WHAT YOU NEED TO DO: Make an exact copy of every record that follows.

MATERIAL SHOWN:
....

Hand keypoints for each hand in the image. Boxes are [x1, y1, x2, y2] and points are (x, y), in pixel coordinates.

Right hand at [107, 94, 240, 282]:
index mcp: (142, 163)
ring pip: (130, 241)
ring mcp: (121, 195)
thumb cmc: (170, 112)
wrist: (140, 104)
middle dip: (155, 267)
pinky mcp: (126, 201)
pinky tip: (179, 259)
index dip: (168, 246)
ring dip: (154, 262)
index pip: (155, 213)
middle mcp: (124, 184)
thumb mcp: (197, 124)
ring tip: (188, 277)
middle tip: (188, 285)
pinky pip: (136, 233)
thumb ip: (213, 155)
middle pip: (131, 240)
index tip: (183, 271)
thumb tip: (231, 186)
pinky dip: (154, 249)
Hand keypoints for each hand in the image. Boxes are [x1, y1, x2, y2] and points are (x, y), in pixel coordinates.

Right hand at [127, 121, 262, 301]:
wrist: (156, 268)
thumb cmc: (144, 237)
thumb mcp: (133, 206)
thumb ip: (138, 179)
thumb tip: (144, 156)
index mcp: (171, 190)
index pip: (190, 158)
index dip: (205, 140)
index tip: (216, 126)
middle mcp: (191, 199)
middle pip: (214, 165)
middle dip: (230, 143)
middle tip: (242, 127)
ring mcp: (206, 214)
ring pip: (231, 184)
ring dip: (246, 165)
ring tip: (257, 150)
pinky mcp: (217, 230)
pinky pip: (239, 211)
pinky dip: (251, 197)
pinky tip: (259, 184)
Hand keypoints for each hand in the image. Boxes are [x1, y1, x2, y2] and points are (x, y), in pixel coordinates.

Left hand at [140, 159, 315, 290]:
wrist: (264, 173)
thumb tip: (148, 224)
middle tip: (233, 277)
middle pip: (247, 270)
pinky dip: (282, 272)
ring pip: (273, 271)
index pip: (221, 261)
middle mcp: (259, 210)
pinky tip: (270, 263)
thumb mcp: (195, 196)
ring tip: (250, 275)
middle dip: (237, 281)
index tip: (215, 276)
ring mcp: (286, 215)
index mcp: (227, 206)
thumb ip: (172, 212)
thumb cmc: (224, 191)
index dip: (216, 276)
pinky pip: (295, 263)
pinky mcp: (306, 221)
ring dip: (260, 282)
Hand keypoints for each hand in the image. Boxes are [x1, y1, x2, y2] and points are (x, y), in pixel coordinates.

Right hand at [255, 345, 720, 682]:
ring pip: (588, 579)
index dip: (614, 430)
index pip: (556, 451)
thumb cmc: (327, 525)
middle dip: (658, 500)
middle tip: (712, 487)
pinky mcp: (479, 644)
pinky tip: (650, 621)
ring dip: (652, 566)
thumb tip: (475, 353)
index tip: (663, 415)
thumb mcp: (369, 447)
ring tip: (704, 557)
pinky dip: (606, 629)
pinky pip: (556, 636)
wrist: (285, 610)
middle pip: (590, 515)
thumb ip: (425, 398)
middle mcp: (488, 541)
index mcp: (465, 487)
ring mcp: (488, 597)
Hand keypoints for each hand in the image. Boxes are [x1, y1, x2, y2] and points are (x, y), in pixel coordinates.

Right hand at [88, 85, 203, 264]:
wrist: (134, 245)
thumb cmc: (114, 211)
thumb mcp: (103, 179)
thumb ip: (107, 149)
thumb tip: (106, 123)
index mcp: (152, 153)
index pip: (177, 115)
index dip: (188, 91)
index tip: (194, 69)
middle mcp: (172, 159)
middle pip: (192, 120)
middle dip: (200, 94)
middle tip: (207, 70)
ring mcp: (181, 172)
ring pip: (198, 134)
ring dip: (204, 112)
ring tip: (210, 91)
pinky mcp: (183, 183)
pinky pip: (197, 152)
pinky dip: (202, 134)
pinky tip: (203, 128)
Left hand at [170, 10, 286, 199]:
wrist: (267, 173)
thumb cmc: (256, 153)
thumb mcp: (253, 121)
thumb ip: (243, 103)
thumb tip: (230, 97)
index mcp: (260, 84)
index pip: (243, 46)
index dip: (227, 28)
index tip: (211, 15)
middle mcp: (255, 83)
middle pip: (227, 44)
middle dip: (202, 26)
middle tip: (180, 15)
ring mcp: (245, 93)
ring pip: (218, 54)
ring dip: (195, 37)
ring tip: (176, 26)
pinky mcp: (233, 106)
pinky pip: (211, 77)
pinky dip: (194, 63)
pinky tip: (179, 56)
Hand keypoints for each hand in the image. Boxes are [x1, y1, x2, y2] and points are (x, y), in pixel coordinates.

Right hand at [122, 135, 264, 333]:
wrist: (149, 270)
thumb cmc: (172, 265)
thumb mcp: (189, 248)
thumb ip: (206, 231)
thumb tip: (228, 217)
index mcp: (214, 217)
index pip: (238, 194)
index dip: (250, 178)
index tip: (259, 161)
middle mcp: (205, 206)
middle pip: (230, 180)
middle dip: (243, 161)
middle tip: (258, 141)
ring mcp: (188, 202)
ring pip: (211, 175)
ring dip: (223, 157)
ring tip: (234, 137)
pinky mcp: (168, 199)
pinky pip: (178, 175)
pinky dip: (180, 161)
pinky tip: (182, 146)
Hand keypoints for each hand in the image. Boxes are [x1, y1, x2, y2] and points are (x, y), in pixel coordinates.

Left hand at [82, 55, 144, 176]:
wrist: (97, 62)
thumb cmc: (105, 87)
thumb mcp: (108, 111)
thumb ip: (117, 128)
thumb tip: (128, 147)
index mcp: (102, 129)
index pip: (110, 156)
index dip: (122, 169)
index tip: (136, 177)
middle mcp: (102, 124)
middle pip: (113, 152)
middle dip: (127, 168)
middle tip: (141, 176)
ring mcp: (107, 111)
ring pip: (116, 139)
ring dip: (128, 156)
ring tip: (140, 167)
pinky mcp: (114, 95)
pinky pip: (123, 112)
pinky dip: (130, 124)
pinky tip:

....

WRITTEN RESPONSE:
Hand keypoints for each hand in the image. Boxes are [x1, y1, x2, y2] and points are (x, y), in pixel coordinates.

Right hand at [107, 94, 240, 282]:
index mcp: (142, 163)
ring pip: (130, 241)
ring mcp: (121, 195)
thumb cmc: (170, 112)
wrist: (140, 104)
middle dip: (155, 267)
pinky mcp: (126, 201)
pinky tip: (179, 259)
index dip: (168, 246)
ring dip: (154, 262)
index pip: (155, 213)
middle mcp: (124, 184)
thumb mcp: (197, 124)
ring tip: (188, 277)
middle tip: (188, 285)
pinky pip: (136, 233)
thumb ip: (213, 155)
middle pip: (131, 240)
index tip: (183, 271)
thumb tip: (231, 186)
pinky dip: (154, 249)
Hand keypoints for each hand in the image. Boxes are [x1, y1, x2, y2] and points are (x, y), in pixel coordinates.

Right hand at [127, 121, 262, 301]:
wrist: (156, 268)
thumb cmc: (144, 237)
thumb mcp: (133, 206)
thumb ip: (138, 179)
thumb tip: (144, 156)
index mcp: (171, 190)
index pip: (190, 158)
index dip: (205, 140)
index tip: (216, 126)
middle mcp: (191, 199)
middle pip: (214, 165)
middle dip: (230, 143)
middle tip: (242, 127)
ring mcp: (206, 214)
ring pip: (231, 184)
ring dip: (246, 165)
ring tip: (257, 150)
pinky mcp: (217, 230)
pinky pip: (239, 211)
pinky dip: (251, 197)
pinky tip: (259, 184)
Hand keypoints for each hand in the image. Boxes are [x1, y1, x2, y2] and points are (x, y), in pixel coordinates.

Left hand at [140, 159, 315, 290]:
wrist: (264, 173)
thumb tip: (148, 224)
middle tip: (233, 277)
middle pip: (247, 270)
pinky dip: (282, 272)
ring pip: (273, 271)
index pip: (221, 261)
middle mcp: (259, 210)
pinky tip: (270, 263)
thumb mcp: (195, 196)
ring tip: (250, 275)
middle dip: (237, 281)
index tip: (215, 276)
ring mcp: (286, 215)
index mcp: (227, 206)
thumb ip: (172, 212)
thumb cmc: (224, 191)
index dip: (216, 276)
pinky pip: (295, 263)
pinky mcp: (306, 221)
ring dip: (260, 282)
Hand keypoints for each hand in the image. Boxes are [x1, y1, x2, y2] and points are (x, y), in pixel coordinates.

Right hand at [255, 345, 720, 682]:
ring pip: (588, 579)
index dip: (614, 430)
index pip: (556, 451)
thumb cmc: (327, 525)
middle dip: (658, 500)
middle tip: (712, 487)
pinky mcp: (479, 644)
pinky tip: (650, 621)
ring dip: (652, 566)
thumb tip: (475, 353)
index tip: (663, 415)
thumb mcp: (369, 447)
ring tip: (704, 557)
pinky dip: (606, 629)
pinky pip: (556, 636)
wrist: (285, 610)
middle pip: (590, 515)
thumb ip: (425, 398)
middle mcp: (488, 541)
index mcp: (465, 487)
ring mcp: (488, 597)
Hand keypoints for each hand in the image. Boxes are [x1, y1, x2, y2] and points are (x, y), in pixel coordinates.

Right hand at [88, 85, 203, 264]:
wrist: (134, 245)
thumb cmc: (114, 211)
thumb mcp: (103, 179)
thumb ip: (107, 149)
thumb tip: (106, 123)
index mcp: (152, 153)
index pip: (177, 115)
index dip: (188, 91)
index tip: (194, 69)
middle mcp: (172, 159)
middle pip: (192, 120)
middle dip: (200, 94)
middle tip: (207, 70)
ring mcp: (181, 172)
ring pip: (198, 134)
ring dip: (204, 112)
ring tip: (210, 91)
pinky mcp: (183, 183)
pinky pip: (197, 152)
pinky dip: (202, 134)
pinky tip: (203, 128)
Left hand at [170, 10, 286, 199]:
wrist: (267, 173)
thumb cmc: (256, 153)
thumb mcp: (253, 121)
thumb ip: (243, 103)
thumb tip: (230, 97)
index mcp: (260, 84)
index pip: (243, 46)
index dip: (227, 28)
index tip: (211, 15)
middle mcp: (255, 83)
middle pip: (227, 44)
middle dip: (202, 26)
middle tip: (180, 15)
ring mcp: (245, 93)
ring pip: (218, 54)
ring dip: (195, 37)
ring tip: (176, 26)
pinky mcp: (233, 106)
pinky pip: (211, 77)
pinky dip: (194, 63)
pinky tip: (179, 56)
Hand keypoints for each hand in the image. Boxes are [x1, y1, x2, y2] and points are (x, y), in pixel coordinates.

Right hand at [122, 135, 264, 333]:
wrist: (149, 270)
thumb cmc: (172, 265)
thumb mcp: (189, 248)
thumb ip: (206, 231)
thumb tip: (228, 217)
index mcp: (214, 217)
index pip: (238, 194)
index dip: (250, 178)
index tip: (259, 161)
middle mcp: (205, 206)
middle pip: (230, 180)
middle dip: (243, 161)
middle tip: (258, 141)
ring mcp: (188, 202)
ring pip: (211, 175)
ring dip: (223, 157)
ring tip: (234, 137)
pinky mcp: (168, 199)
pinky pip: (178, 175)
pinky dip: (180, 161)
pinky tip: (182, 146)
Hand keypoints for each hand in the image. Boxes are [x1, y1, x2, y2] and points are (x, y), in pixel coordinates.

Left hand at [82, 55, 144, 176]:
wrist: (97, 62)
thumb cmc: (105, 87)
thumb mcp: (108, 111)
thumb ip: (117, 128)
thumb tip: (128, 147)
index mcp: (102, 129)
index pip: (110, 156)
index dip: (122, 169)
index tip: (136, 177)
middle mcp: (102, 124)
middle pip: (113, 152)
middle dip: (127, 168)
middle tip: (141, 176)
ring mcp: (107, 111)
ring pip: (116, 139)
ring dip: (128, 156)
ring tip: (140, 167)
pinky mcp: (114, 95)
pinky pip: (123, 112)
pinky dip: (130, 124)
pinky tip:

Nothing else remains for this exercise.